All that is required for publication is communication of the libelous material to someone other than the subject. OpenAI’s statements to Riehl were communication to someone other than Walter, so the statements were “published” for the purposes of Georgia law.
The sexy questions of AI authorial intent, maliciousness, creativity, or the personhood of ChatGPT just aren’t in question in this case.

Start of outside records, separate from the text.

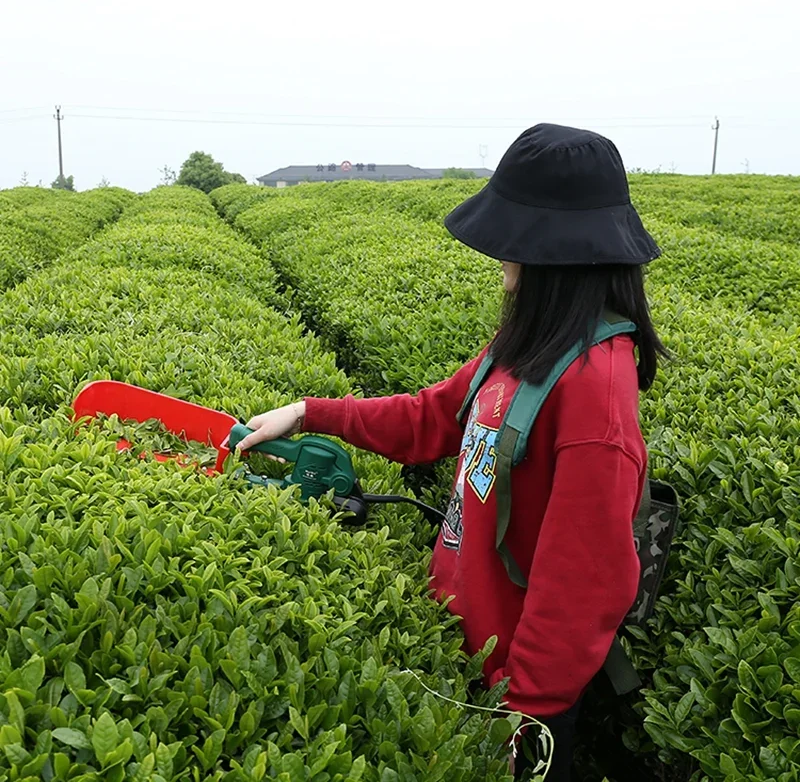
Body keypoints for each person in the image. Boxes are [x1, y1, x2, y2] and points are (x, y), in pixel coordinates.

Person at [238, 123, 666, 780]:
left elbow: (584, 582)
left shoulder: (595, 393)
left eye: (512, 243)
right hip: (463, 659)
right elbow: (431, 417)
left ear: (552, 254)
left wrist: (524, 714)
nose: (502, 260)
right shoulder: (528, 346)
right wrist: (308, 413)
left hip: (516, 704)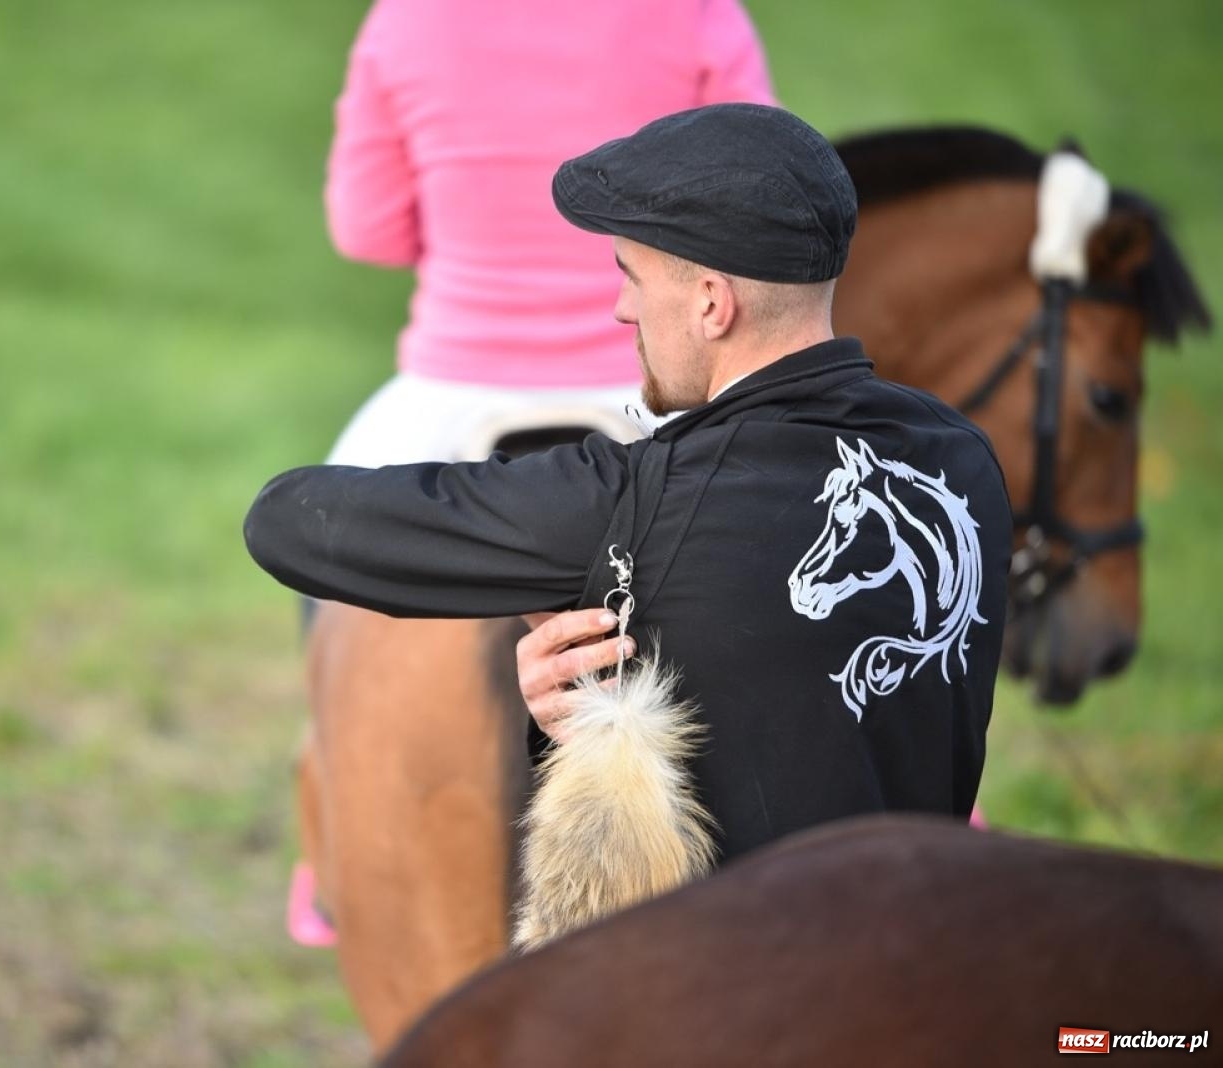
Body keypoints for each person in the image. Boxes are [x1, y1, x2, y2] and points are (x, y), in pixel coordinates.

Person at [250, 103, 1012, 864]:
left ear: (712, 304)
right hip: (922, 949)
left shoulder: (629, 501)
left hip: (730, 969)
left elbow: (287, 521)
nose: (621, 309)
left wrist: (550, 585)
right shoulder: (963, 467)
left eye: (631, 276)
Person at [323, 0, 776, 467]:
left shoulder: (406, 16)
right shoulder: (695, 10)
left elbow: (369, 232)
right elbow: (758, 203)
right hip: (664, 388)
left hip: (453, 387)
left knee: (313, 528)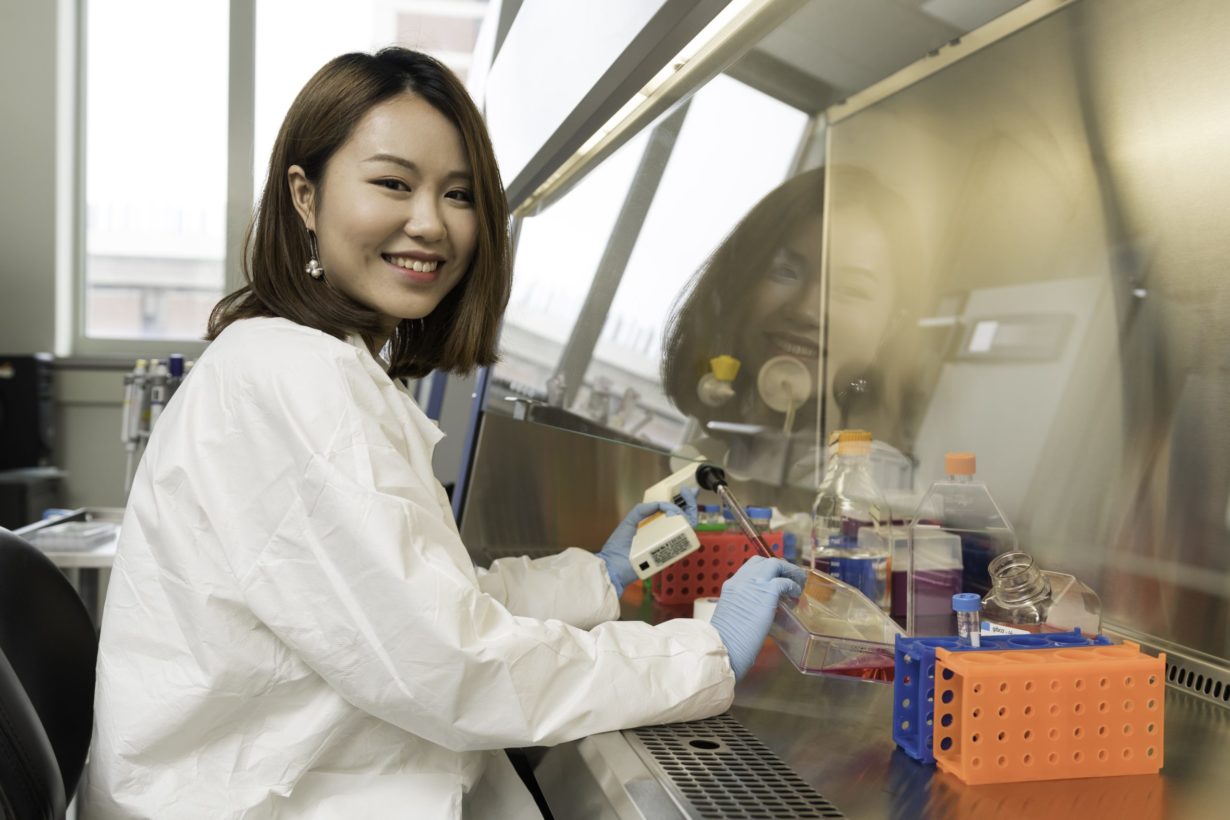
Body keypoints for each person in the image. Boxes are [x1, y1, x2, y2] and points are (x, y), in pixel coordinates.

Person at [84, 48, 804, 819]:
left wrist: (598, 577)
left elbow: (426, 599)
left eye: (457, 194)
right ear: (305, 194)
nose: (429, 223)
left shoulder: (313, 362)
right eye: (393, 183)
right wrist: (702, 653)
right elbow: (451, 663)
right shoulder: (293, 379)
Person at [660, 165, 923, 513]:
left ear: (891, 326)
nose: (806, 310)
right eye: (784, 271)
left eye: (851, 289)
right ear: (740, 282)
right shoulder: (699, 468)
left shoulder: (889, 504)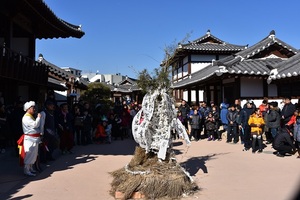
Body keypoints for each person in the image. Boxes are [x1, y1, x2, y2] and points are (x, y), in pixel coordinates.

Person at [19, 101, 42, 176]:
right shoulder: (26, 117)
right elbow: (35, 125)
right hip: (29, 138)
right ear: (28, 109)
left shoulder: (30, 116)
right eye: (33, 108)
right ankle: (27, 170)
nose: (34, 109)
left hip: (34, 138)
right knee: (29, 154)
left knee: (33, 155)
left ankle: (31, 168)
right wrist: (38, 118)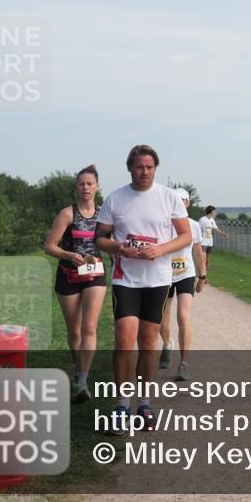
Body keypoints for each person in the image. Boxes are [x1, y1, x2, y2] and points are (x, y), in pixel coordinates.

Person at [95, 145, 191, 432]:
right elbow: (100, 238)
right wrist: (118, 246)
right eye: (139, 166)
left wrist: (160, 249)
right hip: (126, 278)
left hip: (158, 278)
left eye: (149, 167)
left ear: (155, 169)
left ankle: (145, 403)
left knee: (149, 341)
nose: (144, 172)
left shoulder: (168, 197)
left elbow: (185, 235)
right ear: (130, 168)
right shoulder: (115, 198)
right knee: (124, 339)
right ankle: (122, 406)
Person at [43, 165, 106, 402]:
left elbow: (111, 241)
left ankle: (81, 380)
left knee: (89, 327)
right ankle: (79, 369)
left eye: (90, 183)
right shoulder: (67, 213)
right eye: (81, 183)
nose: (86, 187)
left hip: (95, 274)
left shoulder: (103, 214)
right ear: (76, 187)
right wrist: (69, 255)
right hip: (68, 274)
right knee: (75, 330)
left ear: (97, 187)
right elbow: (50, 246)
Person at [159, 187, 206, 381]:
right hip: (164, 274)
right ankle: (167, 343)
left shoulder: (193, 225)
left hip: (186, 274)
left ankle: (184, 363)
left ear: (187, 203)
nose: (178, 204)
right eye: (175, 201)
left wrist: (202, 276)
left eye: (182, 201)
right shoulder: (163, 224)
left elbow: (198, 251)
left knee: (183, 316)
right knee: (162, 317)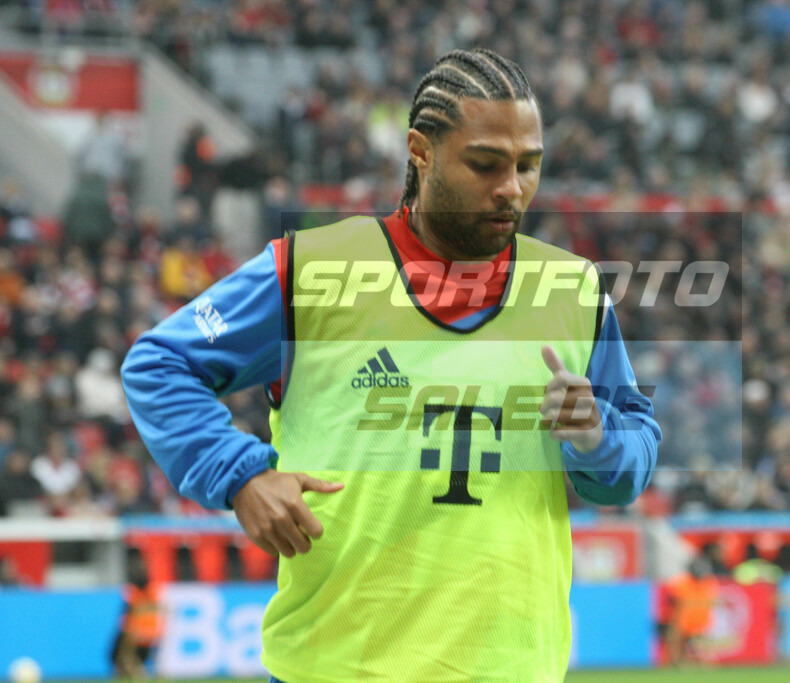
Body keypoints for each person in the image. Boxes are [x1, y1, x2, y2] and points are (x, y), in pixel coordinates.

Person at [122, 48, 661, 682]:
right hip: (335, 668)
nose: (511, 188)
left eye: (528, 166)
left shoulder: (574, 291)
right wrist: (238, 476)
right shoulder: (312, 272)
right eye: (486, 163)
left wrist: (599, 439)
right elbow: (158, 363)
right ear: (420, 150)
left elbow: (634, 453)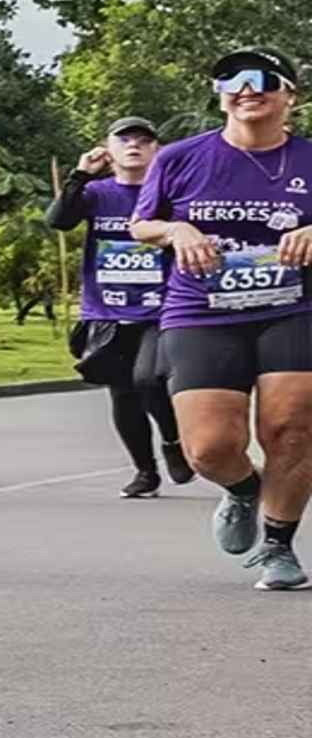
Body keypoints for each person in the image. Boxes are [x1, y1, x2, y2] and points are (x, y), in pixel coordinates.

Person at [130, 46, 312, 591]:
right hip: (202, 309)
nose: (246, 88)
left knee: (292, 429)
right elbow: (144, 225)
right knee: (209, 448)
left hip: (295, 306)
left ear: (290, 96)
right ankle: (240, 488)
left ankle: (279, 545)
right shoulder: (182, 157)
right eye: (231, 79)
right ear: (221, 96)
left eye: (263, 79)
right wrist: (175, 230)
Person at [48, 116, 191, 498]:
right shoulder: (97, 194)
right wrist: (80, 174)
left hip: (162, 309)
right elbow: (59, 220)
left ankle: (174, 442)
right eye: (124, 139)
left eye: (144, 140)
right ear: (108, 150)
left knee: (150, 378)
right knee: (123, 393)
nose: (134, 145)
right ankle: (145, 472)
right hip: (107, 310)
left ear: (156, 151)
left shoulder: (171, 194)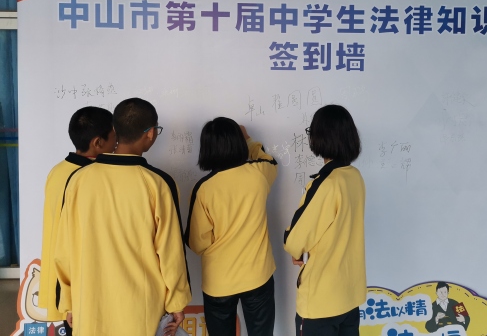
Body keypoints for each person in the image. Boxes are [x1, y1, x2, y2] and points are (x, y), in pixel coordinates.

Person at [55, 98, 191, 336]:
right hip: (140, 309)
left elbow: (64, 249)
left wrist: (68, 302)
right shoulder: (158, 184)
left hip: (90, 305)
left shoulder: (78, 180)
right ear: (150, 134)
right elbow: (171, 253)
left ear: (115, 130)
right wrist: (177, 302)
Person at [185, 117, 278, 336]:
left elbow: (197, 243)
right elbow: (270, 161)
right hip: (258, 275)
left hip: (219, 281)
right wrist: (249, 140)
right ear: (238, 143)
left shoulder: (204, 189)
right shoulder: (259, 173)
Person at [283, 104, 366, 336]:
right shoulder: (354, 177)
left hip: (321, 302)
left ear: (320, 137)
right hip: (349, 296)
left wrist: (295, 249)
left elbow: (294, 241)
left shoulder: (326, 183)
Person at [38, 106, 116, 335]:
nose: (117, 144)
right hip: (80, 284)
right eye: (114, 137)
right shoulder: (90, 178)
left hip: (64, 281)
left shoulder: (57, 170)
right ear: (97, 143)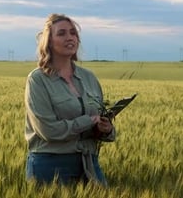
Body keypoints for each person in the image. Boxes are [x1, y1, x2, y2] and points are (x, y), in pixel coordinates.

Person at [24, 13, 115, 186]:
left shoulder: (89, 78)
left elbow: (101, 119)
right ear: (49, 41)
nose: (70, 37)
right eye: (62, 33)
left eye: (73, 33)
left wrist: (106, 129)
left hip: (89, 165)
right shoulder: (38, 79)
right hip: (50, 166)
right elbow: (48, 131)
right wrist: (87, 121)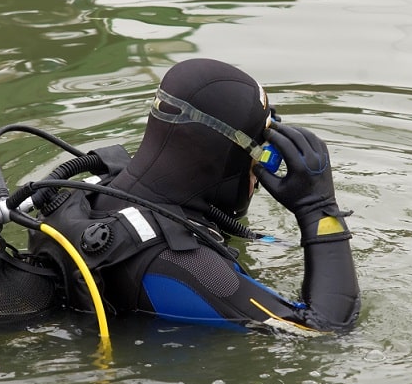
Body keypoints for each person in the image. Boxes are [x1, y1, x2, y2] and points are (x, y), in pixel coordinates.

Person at [28, 58, 360, 334]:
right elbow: (324, 330)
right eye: (262, 156)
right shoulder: (188, 264)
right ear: (226, 157)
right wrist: (318, 210)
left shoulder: (87, 192)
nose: (259, 179)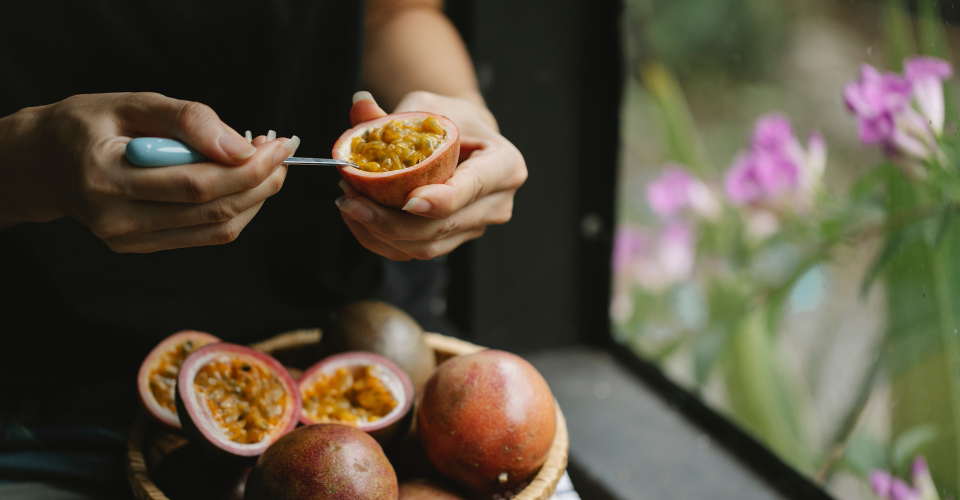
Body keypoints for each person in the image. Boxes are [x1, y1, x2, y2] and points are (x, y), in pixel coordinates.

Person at [0, 0, 527, 497]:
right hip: (53, 397)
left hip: (382, 362)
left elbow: (395, 12)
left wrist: (457, 108)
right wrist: (27, 165)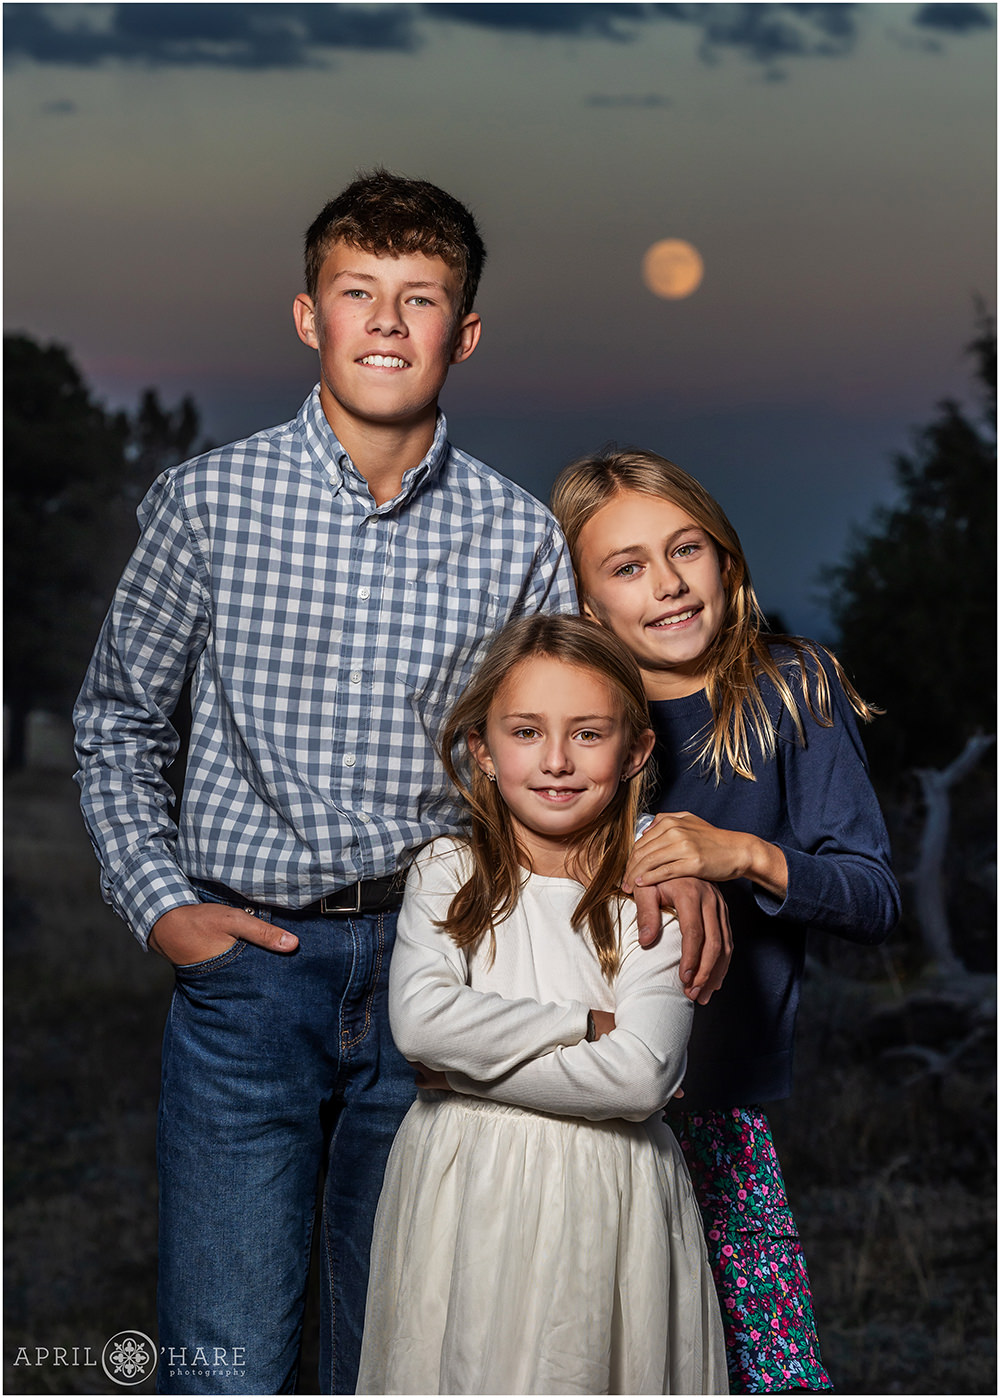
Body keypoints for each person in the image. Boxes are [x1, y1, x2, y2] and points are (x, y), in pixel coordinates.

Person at [73, 169, 585, 1396]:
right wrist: (164, 910)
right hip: (249, 974)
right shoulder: (208, 506)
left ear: (463, 334)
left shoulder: (518, 537)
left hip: (431, 976)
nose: (387, 323)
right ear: (310, 316)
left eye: (420, 300)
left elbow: (563, 762)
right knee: (232, 1360)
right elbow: (116, 722)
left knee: (397, 1355)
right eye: (358, 293)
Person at [550, 449, 901, 1394]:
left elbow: (873, 895)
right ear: (586, 604)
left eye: (685, 549)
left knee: (768, 1364)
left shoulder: (794, 688)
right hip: (573, 1103)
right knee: (604, 1357)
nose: (667, 584)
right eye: (626, 567)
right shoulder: (563, 715)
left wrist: (741, 854)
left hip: (718, 1102)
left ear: (725, 558)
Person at [356, 614, 728, 1395]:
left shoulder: (651, 895)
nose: (556, 761)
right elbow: (420, 1023)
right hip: (462, 1192)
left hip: (608, 1196)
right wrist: (580, 1023)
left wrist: (461, 1073)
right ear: (483, 750)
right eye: (526, 731)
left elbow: (637, 1081)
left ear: (635, 751)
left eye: (588, 734)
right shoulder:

Very interesting. So ChatGPT clearly produced and published libelous material according to Georgia, and IIUC, the case boils down to whether the TOS can negate OpenAI's responsibility. Is there relevant precedent for TOS absolving responsibility of tortious publications? Should we expect the future ruling to be very Georgia-specific?
What do you think would happen in practice if OpenAI were actually convicted of libel? Would they have to take down Chat-GPT until it was incapable of producing libellous statements? Or would they appeal to a higher court, who in the interests of Chat-GPT's users would redefine libel not to apply in this case?